======== SUPPLIED RECORDS ========
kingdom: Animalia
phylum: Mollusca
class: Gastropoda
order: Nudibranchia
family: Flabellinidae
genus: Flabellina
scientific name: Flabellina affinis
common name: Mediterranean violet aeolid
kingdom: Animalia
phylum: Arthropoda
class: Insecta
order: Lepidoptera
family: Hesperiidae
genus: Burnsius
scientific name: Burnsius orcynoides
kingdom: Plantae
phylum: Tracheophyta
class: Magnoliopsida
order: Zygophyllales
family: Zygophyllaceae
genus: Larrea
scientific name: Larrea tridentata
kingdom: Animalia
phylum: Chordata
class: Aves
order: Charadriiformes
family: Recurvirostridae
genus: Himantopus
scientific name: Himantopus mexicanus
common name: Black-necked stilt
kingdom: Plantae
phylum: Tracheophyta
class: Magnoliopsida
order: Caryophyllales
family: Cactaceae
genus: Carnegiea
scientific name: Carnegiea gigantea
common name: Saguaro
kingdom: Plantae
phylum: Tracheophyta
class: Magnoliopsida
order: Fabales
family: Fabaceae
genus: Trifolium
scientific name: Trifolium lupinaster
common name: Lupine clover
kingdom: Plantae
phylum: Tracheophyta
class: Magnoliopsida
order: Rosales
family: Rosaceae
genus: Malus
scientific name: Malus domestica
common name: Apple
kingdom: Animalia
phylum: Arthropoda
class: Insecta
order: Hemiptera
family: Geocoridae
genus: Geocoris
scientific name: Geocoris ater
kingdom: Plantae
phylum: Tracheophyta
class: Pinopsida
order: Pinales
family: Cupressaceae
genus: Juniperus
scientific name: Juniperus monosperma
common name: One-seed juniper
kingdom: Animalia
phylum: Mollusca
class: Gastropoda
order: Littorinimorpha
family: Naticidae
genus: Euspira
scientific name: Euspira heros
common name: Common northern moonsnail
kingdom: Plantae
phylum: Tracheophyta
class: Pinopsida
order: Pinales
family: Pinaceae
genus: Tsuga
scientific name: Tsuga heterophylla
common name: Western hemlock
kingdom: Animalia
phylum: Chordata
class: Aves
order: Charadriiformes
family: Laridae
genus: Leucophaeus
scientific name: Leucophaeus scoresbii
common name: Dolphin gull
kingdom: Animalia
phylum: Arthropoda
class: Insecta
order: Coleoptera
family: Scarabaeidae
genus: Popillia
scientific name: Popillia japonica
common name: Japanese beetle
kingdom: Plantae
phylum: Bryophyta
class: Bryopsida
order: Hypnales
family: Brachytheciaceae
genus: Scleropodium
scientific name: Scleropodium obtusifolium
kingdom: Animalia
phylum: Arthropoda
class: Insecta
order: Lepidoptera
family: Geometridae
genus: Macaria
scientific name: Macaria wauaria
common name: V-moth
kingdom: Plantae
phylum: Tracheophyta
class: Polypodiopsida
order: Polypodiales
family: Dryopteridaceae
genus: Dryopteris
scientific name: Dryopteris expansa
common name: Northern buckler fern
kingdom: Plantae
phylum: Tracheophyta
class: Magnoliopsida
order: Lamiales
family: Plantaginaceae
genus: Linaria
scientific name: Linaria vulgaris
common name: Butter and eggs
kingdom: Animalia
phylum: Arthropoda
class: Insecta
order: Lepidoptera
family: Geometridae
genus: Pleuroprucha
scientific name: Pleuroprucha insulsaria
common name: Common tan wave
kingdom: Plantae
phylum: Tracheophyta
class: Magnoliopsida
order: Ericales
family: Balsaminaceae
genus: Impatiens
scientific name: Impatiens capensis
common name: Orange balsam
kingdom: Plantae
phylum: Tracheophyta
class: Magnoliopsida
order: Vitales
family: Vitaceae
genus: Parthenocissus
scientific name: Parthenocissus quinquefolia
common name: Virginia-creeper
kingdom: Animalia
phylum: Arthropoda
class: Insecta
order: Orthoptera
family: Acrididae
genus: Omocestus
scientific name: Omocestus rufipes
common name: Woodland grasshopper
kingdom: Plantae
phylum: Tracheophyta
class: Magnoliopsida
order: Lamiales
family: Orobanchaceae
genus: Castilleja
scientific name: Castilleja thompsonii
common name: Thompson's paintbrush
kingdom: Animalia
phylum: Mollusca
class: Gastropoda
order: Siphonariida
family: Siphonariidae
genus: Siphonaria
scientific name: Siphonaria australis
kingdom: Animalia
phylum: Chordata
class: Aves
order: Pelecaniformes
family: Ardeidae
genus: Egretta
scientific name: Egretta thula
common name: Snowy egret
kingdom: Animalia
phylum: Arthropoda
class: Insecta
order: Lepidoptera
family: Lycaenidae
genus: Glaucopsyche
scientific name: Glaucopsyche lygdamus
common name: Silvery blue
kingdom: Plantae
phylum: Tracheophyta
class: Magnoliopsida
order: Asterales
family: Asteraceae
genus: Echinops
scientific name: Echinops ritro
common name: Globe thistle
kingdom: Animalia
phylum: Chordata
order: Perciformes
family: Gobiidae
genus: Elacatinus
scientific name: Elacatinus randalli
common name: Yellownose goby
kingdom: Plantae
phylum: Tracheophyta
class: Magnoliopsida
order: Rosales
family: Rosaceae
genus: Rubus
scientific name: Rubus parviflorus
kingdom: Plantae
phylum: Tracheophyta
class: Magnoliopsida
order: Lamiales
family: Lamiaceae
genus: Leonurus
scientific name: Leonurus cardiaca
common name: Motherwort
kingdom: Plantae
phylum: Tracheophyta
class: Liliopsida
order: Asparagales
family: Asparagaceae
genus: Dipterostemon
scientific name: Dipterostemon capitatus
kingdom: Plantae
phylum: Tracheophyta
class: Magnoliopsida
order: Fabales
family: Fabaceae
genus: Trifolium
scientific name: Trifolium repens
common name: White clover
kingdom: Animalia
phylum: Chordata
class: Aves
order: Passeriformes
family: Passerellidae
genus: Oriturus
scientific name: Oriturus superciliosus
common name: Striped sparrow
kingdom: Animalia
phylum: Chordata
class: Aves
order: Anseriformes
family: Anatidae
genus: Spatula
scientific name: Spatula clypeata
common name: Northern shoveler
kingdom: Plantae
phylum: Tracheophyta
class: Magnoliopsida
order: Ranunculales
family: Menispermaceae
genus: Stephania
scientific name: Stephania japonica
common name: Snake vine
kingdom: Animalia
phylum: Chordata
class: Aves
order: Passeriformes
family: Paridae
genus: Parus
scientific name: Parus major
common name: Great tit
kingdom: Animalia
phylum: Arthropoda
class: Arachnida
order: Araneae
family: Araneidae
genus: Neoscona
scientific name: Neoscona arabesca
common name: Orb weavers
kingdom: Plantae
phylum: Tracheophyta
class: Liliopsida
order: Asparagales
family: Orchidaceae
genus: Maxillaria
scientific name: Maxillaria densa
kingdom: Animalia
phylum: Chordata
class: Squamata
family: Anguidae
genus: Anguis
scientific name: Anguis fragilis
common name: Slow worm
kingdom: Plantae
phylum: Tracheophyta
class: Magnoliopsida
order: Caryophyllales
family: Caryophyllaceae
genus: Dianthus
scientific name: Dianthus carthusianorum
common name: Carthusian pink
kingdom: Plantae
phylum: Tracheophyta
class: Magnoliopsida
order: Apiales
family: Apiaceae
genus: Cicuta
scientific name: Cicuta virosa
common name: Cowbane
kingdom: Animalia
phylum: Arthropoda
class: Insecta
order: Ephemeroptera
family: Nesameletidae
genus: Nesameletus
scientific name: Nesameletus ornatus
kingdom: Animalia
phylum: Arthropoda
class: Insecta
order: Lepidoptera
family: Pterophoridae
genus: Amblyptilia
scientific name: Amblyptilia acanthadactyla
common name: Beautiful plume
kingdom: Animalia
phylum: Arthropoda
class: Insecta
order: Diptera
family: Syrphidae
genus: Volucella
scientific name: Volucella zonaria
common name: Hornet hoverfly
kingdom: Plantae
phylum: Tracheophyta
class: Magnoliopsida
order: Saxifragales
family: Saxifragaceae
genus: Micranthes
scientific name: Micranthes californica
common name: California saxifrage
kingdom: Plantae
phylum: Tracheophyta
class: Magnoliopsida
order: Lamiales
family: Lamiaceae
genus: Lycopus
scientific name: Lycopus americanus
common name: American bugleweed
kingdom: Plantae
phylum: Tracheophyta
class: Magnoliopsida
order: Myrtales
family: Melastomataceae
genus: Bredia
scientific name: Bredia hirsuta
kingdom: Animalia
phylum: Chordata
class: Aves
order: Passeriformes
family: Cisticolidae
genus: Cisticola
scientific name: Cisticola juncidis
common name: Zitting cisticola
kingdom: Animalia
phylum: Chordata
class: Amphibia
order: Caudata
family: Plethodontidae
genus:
========
EXERCISE TASK: Arrange the lines of the material from the line containing "common name: Northern buckler fern" through the line containing "family: Gobiidae", inclusive, as a Markdown table with the columns Row and Line. Number each row and omit any blank lines.

REPLY:
| Row | Line |
|---|---|
| 1 | common name: Northern buckler fern |
| 2 | kingdom: Plantae |
| 3 | phylum: Tracheophyta |
| 4 | class: Magnoliopsida |
| 5 | order: Lamiales |
| 6 | family: Plantaginaceae |
| 7 | genus: Linaria |
| 8 | scientific name: Linaria vulgaris |
| 9 | common name: Butter and eggs |
| 10 | kingdom: Animalia |
| 11 | phylum: Arthropoda |
| 12 | class: Insecta |
| 13 | order: Lepidoptera |
| 14 | family: Geometridae |
| 15 | genus: Pleuroprucha |
| 16 | scientific name: Pleuroprucha insulsaria |
| 17 | common name: Common tan wave |
| 18 | kingdom: Plantae |
| 19 | phylum: Tracheophyta |
| 20 | class: Magnoliopsida |
| 21 | order: Ericales |
| 22 | family: Balsaminaceae |
| 23 | genus: Impatiens |
| 24 | scientific name: Impatiens capensis |
| 25 | common name: Orange balsam |
| 26 | kingdom: Plantae |
| 27 | phylum: Tracheophyta |
| 28 | class: Magnoliopsida |
| 29 | order: Vitales |
| 30 | family: Vitaceae |
| 31 | genus: Parthenocissus |
| 32 | scientific name: Parthenocissus quinquefolia |
| 33 | common name: Virginia-creeper |
| 34 | kingdom: Animalia |
| 35 | phylum: Arthropoda |
| 36 | class: Insecta |
| 37 | order: Orthoptera |
| 38 | family: Acrididae |
| 39 | genus: Omocestus |
| 40 | scientific name: Omocestus rufipes |
| 41 | common name: Woodland grasshopper |
| 42 | kingdom: Plantae |
| 43 | phylum: Tracheophyta |
| 44 | class: Magnoliopsida |
| 45 | order: Lamiales |
| 46 | family: Orobanchaceae |
| 47 | genus: Castilleja |
| 48 | scientific name: Castilleja thompsonii |
| 49 | common name: Thompson's paintbrush |
| 50 | kingdom: Animalia |
| 51 | phylum: Mollusca |
| 52 | class: Gastropoda |
| 53 | order: Siphonariida |
| 54 | family: Siphonariidae |
| 55 | genus: Siphonaria |
| 56 | scientific name: Siphonaria australis |
| 57 | kingdom: Animalia |
| 58 | phylum: Chordata |
| 59 | class: Aves |
| 60 | order: Pelecaniformes |
| 61 | family: Ardeidae |
| 62 | genus: Egretta |
| 63 | scientific name: Egretta thula |
| 64 | common name: Snowy egret |
| 65 | kingdom: Animalia |
| 66 | phylum: Arthropoda |
| 67 | class: Insecta |
| 68 | order: Lepidoptera |
| 69 | family: Lycaenidae |
| 70 | genus: Glaucopsyche |
| 71 | scientific name: Glaucopsyche lygdamus |
| 72 | common name: Silvery blue |
| 73 | kingdom: Plantae |
| 74 | phylum: Tracheophyta |
| 75 | class: Magnoliopsida |
| 76 | order: Asterales |
| 77 | family: Asteraceae |
| 78 | genus: Echinops |
| 79 | scientific name: Echinops ritro |
| 80 | common name: Globe thistle |
| 81 | kingdom: Animalia |
| 82 | phylum: Chordata |
| 83 | order: Perciformes |
| 84 | family: Gobiidae |